Task statement:
Reproduce the records below word for word, starting at their first line and ending with the line that contains "order: Zygophyllales".

— BEGIN Dataset rows —

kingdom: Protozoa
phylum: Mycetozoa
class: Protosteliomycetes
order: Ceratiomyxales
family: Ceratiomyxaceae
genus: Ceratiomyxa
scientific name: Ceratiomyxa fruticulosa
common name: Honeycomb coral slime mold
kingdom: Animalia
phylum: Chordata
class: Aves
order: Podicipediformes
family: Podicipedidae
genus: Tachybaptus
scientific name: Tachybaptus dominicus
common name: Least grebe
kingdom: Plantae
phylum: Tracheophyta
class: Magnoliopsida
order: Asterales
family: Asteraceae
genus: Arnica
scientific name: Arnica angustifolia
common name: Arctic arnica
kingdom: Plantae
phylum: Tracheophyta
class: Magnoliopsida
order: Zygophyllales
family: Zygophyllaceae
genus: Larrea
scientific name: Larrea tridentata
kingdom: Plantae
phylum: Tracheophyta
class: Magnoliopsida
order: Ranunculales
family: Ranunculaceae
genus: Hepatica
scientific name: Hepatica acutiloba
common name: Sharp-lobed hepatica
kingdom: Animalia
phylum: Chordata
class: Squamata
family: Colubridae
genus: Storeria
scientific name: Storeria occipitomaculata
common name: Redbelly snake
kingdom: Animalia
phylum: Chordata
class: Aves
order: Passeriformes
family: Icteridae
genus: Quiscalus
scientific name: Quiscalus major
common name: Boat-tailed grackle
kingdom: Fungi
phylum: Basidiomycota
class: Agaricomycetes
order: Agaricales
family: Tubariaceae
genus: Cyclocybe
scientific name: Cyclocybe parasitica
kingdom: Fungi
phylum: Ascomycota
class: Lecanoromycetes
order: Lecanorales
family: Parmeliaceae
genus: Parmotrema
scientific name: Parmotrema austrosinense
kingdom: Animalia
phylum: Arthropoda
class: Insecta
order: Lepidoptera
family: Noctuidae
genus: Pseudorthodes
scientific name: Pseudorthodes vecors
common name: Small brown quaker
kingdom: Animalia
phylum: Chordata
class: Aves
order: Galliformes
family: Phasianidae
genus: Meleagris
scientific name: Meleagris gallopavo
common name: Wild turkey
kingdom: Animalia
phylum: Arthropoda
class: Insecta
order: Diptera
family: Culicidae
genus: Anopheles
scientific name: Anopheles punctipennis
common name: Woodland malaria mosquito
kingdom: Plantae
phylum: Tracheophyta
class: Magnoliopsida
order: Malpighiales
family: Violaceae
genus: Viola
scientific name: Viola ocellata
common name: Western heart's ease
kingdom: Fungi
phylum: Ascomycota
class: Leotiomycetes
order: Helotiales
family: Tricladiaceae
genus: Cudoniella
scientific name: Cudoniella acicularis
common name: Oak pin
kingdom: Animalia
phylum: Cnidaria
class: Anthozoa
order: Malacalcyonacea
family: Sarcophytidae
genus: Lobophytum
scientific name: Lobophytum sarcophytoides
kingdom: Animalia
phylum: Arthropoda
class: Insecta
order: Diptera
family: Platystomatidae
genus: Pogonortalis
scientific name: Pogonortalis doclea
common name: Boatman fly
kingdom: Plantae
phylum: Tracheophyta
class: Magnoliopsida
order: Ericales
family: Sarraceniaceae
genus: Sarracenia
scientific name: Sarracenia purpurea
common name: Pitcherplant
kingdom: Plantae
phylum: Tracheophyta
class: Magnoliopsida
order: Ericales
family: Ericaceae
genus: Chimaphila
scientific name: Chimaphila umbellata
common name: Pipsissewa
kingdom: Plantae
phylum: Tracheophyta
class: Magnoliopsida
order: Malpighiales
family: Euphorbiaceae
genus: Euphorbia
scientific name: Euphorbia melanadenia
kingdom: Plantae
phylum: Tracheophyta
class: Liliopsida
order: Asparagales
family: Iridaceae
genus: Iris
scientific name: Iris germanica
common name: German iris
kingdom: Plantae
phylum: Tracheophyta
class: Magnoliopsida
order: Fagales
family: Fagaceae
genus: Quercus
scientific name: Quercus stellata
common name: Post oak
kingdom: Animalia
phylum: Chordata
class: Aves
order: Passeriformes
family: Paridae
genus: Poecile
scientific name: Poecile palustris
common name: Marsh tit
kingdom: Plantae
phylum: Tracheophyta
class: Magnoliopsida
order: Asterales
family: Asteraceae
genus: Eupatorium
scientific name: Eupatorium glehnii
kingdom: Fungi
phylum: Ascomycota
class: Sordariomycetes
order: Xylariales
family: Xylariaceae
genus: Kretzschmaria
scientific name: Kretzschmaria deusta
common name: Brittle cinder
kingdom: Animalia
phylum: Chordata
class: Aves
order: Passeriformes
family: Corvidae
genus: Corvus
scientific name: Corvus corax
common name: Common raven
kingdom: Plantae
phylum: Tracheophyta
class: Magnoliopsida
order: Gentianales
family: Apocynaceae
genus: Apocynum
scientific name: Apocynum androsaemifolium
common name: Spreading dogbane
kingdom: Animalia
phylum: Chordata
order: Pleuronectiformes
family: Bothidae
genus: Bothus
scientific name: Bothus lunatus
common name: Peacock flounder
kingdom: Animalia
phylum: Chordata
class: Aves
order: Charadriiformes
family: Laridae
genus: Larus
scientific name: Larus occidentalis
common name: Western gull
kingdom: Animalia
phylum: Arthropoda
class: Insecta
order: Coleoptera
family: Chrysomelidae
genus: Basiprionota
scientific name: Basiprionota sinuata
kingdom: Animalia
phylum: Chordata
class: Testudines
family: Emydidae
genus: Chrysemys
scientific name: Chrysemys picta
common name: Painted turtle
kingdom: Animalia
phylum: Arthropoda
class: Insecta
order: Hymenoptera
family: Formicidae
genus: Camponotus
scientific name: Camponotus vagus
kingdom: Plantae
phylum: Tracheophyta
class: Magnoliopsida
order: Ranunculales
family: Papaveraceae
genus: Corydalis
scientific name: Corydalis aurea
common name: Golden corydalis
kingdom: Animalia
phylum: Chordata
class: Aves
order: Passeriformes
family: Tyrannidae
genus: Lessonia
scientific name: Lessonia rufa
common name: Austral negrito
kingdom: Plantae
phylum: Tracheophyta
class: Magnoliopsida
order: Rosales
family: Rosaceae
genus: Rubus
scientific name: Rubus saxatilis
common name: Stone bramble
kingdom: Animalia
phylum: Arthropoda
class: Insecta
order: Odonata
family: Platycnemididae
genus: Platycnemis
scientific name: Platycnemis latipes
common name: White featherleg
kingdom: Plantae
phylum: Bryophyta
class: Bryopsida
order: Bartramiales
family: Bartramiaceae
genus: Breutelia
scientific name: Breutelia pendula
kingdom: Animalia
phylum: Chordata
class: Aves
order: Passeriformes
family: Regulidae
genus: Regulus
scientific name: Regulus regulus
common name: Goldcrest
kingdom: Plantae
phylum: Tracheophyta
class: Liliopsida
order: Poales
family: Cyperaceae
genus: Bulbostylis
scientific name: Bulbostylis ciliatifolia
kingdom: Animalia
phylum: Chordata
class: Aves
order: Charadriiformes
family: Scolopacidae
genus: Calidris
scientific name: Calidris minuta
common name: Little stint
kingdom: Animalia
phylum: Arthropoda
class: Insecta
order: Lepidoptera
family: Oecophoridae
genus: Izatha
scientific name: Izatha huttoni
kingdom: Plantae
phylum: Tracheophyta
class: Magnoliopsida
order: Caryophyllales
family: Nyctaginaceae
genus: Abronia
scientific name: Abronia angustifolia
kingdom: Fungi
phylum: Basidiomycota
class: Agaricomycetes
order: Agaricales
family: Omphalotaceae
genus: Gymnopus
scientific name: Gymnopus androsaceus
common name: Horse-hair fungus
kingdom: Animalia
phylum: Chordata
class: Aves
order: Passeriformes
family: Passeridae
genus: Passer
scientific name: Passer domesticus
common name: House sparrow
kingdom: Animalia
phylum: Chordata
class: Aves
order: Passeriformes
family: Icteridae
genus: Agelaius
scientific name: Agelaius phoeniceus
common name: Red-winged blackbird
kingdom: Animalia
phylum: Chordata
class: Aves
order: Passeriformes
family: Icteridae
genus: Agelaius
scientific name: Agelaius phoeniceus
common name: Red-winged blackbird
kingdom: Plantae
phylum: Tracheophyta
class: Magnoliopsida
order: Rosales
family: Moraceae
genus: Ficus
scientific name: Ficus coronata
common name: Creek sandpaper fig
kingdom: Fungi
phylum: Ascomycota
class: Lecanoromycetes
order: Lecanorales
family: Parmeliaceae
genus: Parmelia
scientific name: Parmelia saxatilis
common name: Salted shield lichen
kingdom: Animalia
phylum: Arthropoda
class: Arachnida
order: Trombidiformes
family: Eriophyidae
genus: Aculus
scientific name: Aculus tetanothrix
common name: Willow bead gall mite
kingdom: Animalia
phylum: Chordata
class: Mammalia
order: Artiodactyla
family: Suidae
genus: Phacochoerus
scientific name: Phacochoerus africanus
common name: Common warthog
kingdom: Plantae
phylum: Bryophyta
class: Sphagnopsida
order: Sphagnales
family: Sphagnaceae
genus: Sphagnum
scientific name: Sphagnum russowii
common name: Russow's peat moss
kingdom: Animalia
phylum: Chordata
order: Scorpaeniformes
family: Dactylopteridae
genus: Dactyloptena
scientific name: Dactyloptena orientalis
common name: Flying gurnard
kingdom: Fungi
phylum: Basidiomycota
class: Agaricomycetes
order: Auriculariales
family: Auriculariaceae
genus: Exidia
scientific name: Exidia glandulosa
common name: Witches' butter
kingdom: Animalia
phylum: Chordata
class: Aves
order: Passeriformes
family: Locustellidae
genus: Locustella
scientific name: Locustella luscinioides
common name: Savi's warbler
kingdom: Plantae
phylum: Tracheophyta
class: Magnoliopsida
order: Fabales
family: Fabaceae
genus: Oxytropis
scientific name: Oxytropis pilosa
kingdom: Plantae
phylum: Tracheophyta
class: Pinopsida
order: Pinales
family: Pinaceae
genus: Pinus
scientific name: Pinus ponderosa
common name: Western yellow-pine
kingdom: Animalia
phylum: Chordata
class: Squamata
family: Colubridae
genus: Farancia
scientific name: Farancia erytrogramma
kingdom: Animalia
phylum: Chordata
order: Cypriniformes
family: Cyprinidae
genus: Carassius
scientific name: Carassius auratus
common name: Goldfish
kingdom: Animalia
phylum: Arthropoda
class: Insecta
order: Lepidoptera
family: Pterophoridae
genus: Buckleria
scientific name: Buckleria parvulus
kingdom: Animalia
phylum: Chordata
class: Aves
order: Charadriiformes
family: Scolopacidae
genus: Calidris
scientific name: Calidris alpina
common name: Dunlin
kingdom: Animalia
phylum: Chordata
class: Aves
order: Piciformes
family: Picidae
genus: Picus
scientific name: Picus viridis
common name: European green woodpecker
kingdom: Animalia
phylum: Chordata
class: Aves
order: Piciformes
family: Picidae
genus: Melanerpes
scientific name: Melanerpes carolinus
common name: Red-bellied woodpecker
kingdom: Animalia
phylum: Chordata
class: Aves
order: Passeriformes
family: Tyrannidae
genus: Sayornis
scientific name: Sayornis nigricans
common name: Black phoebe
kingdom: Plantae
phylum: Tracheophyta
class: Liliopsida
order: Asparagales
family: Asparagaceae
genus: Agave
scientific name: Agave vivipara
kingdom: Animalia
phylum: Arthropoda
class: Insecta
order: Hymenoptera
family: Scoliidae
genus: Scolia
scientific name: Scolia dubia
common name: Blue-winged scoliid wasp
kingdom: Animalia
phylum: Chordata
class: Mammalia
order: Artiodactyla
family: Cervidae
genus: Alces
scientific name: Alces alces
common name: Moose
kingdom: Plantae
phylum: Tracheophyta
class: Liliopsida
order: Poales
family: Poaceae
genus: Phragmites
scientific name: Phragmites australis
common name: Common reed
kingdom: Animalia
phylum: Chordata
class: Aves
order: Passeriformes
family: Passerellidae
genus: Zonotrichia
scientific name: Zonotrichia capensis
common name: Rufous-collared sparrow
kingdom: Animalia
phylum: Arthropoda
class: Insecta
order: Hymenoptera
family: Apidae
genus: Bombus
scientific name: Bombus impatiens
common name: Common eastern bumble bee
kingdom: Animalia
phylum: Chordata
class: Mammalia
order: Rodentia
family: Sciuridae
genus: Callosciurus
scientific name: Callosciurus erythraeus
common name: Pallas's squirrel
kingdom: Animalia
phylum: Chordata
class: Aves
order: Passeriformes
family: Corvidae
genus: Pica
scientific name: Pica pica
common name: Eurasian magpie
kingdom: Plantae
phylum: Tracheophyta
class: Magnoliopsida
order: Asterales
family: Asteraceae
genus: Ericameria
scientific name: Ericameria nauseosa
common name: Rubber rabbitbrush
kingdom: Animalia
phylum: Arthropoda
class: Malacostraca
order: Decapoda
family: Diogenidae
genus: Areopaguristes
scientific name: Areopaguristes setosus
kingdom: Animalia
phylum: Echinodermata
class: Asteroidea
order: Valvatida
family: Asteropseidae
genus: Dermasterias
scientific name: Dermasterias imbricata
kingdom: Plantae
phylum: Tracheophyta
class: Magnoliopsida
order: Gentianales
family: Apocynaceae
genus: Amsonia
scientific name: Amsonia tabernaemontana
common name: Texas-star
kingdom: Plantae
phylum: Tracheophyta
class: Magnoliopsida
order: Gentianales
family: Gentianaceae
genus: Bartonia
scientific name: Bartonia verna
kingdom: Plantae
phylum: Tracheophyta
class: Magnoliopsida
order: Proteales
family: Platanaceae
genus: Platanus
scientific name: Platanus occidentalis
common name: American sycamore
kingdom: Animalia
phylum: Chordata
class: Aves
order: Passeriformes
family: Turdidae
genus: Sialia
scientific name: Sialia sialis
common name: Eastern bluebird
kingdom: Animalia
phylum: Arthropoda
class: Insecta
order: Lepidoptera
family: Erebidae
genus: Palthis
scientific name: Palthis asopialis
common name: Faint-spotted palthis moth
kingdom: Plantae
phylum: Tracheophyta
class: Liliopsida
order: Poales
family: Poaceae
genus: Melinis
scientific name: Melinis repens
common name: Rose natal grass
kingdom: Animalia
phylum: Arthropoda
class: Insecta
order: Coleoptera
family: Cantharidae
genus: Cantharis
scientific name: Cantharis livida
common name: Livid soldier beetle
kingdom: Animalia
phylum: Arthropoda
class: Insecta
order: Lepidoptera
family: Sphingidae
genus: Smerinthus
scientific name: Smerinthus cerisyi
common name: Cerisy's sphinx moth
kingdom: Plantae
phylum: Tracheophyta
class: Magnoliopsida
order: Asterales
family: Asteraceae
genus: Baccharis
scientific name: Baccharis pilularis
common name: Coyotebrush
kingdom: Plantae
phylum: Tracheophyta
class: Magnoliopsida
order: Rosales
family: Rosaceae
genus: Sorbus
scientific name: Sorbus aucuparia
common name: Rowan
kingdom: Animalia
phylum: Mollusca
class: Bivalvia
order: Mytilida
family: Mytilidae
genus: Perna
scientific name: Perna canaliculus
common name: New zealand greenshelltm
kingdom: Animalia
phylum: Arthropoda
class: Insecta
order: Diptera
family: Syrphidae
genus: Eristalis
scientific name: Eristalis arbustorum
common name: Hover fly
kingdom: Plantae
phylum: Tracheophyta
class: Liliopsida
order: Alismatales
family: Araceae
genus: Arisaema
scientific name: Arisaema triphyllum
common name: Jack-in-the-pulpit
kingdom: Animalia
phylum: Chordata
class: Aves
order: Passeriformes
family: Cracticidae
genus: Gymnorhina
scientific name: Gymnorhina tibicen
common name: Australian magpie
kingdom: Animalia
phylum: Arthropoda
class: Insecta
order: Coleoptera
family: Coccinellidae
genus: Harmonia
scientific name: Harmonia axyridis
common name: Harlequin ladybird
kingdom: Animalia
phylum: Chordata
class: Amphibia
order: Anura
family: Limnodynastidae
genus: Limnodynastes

— END Dataset rows —

Output of the exercise:
kingdom: Protozoa
phylum: Mycetozoa
class: Protosteliomycetes
order: Ceratiomyxales
family: Ceratiomyxaceae
genus: Ceratiomyxa
scientific name: Ceratiomyxa fruticulosa
common name: Honeycomb coral slime mold
kingdom: Animalia
phylum: Chordata
class: Aves
order: Podicipediformes
family: Podicipedidae
genus: Tachybaptus
scientific name: Tachybaptus dominicus
common name: Least grebe
kingdom: Plantae
phylum: Tracheophyta
class: Magnoliopsida
order: Asterales
family: Asteraceae
genus: Arnica
scientific name: Arnica angustifolia
common name: Arctic arnica
kingdom: Plantae
phylum: Tracheophyta
class: Magnoliopsida
order: Zygophyllales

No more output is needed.